# [Selected extract]
The lights went dark on Broadway all the way back on March 12th in the early days of the pandemic, after ushers at multiple theaters had tested positive for COVID-19. Initially, it was announced productions would shut down until at least April 13th; then they pushed it back to June 7th; then they said the earliest would be September. All those tentative start dates were wishful thinking, because today, Broadway has officially announced that all performances will be cancelled through at least the rest of the year.
The Broadway League, the trade group representing theater owners and producers, made the announcement on Monday, saying theatres are now offering refunds and exchanges for tickets purchased for all performances through January 3rd, 2021.
“The Broadway experience can be deeply personal but it is also, crucially, communal,” Thomas Schumacher, Chairman of the Board of The Broadway League, said in a statement. “The alchemy of 1000 strangers bonding into a single audience fueling each performer on stage and behind the scenes will be possible again when Broadway theaters can safely host full houses. Every single member of our community is eager to get back to work sharing stories that inspire our audience through the transformative power of a shared live experience. The safety of our cast, crew, orchestra and audience is our highest priority and we look forward to returning to our stages only when it’s safe to do so. One thing is for sure, when we return we will be stronger and more needed than ever.”

# [Data shown]
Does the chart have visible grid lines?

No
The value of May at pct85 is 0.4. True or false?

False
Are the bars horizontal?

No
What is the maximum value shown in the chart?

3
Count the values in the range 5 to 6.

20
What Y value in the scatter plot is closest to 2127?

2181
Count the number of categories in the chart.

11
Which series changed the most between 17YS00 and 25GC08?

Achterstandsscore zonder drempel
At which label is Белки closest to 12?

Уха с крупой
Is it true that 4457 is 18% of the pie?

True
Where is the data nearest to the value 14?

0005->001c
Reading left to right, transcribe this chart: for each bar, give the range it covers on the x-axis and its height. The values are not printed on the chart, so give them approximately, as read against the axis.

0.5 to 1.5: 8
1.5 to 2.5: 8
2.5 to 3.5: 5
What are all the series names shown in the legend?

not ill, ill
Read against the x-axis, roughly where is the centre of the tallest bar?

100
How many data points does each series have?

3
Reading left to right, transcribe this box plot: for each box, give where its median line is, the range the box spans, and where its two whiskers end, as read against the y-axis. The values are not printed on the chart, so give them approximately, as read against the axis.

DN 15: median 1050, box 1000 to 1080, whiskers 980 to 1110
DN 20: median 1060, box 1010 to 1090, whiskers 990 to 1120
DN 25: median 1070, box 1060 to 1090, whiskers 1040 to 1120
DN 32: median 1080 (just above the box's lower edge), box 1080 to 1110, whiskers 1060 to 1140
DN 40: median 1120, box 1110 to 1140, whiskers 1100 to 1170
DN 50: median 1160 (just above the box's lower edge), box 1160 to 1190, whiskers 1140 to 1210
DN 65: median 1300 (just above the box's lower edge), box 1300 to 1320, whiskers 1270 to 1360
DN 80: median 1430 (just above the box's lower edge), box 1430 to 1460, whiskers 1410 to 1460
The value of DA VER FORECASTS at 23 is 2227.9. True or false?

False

# [Using the information]
- 1) Decide whether each statement agrees with the Broadway shutdown text, answering yes or no and quoting the words from the text that settle it: (a) Ushers at multiple theaters had tested positive before Broadway went dark. (b) The first reopening date announced was June 7th. (c) Refunds and exchanges are offered for performances through January 3rd, 2021.
- 2) Write out the passage of the Broadway shutdown text between "The Broadway League, the" and "January 3rd, 2021.", inclusive, copying it word for word.

# [Results by task]
- 1)
(a) Yes: "after ushers at multiple theaters had tested positive for COVID-19"
(b) No: "Initially, it was announced productions would shut down until at least April 13th"
(c) Yes: "theatres are now offering refunds and exchanges for tickets purchased for all performances through January 3rd, 2021"

- 2)
The Broadway League, the trade group representing theater owners and producers, made the announcement on Monday, saying theatres are now offering refunds and exchanges for tickets purchased for all performances through January 3rd, 2021.